Wednesday, October 19, 2011

case study

I have an interesting new client. The son lives upstairs, mother downstairs with stroke, paralysis, vascular dementia.
He's been getting three CCAC people in per day, 7/week, an emergency situation and emergency funding, with the agreement that he place her on a LTC wait list. He declined to do so. I cannot imagine leaving her at home, in the reclining chair, all day while he works with strangers coming into his home.
The system is supporting him, but at what cost to someone who needs these services. He rants about the lack of services, yet imagine the expense of sending PSWs around to her home, miles out of town, to care for her. She has three visits each day, an hour each. Due to the lack of funds and personnel, they are withdrawing the noon, lunchtime visits on weekends. I have been asked to volunteer there on the weekend. I turned up, and so did a PSW from Red Cross. Then this man emerged from his suite, in his flannel pajamas, rubbing his eyes.
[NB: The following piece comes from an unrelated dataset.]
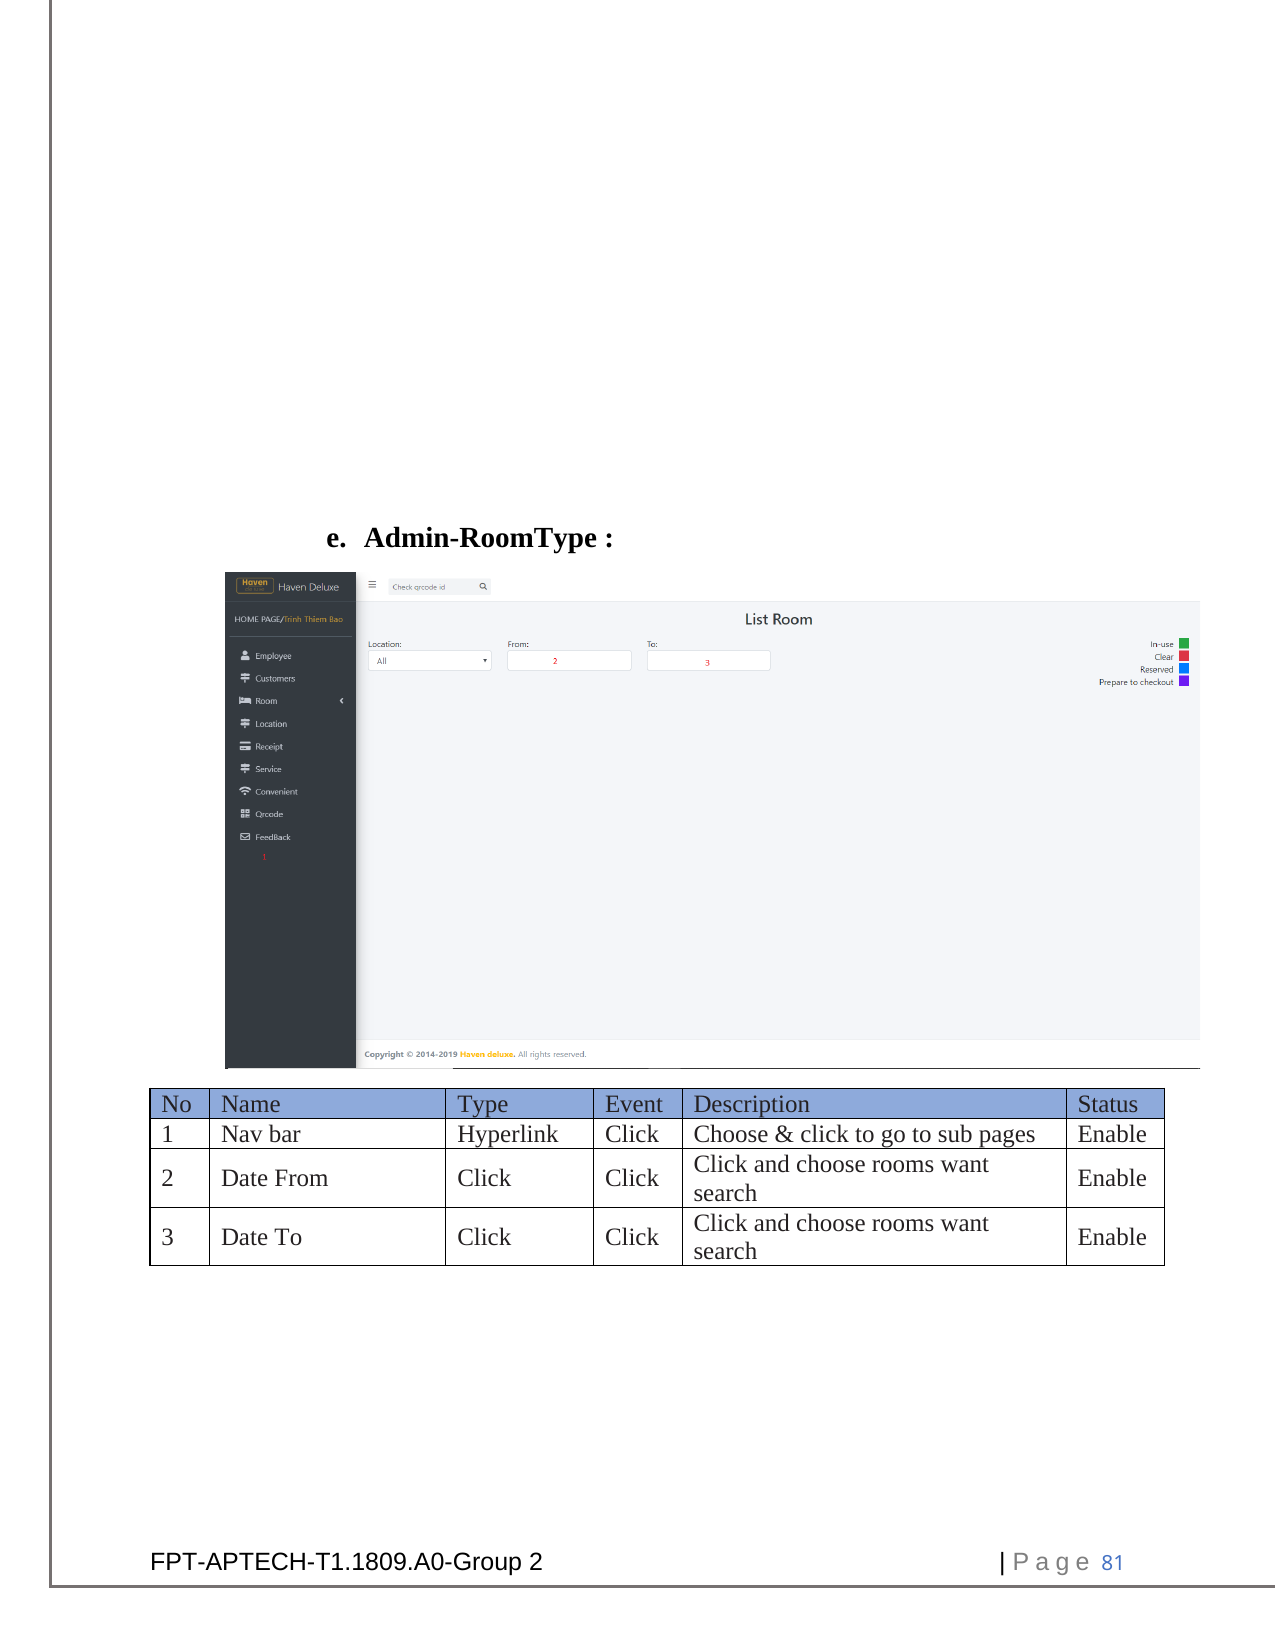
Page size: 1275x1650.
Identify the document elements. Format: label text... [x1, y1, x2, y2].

There are myths around long term care, and I cannot imagine leaving this woman alone all the time, let alone having her eat her lunch alone. She is angry, agitated, aggressive, and difficult to work with, especially on one's own.

I'm going to be going in to feed her on the weekend, i.e., take a sandwich out of frige, give her her meds, go with her as she goes to the toilet.
I hope to advocate on her behalf. she needs better care than this. Groups care is the most effective, and gives the most for tax payer dollars. She could well have a fall, and end up in hospital again. These are unsafe conditions. Rural placements are easier to find.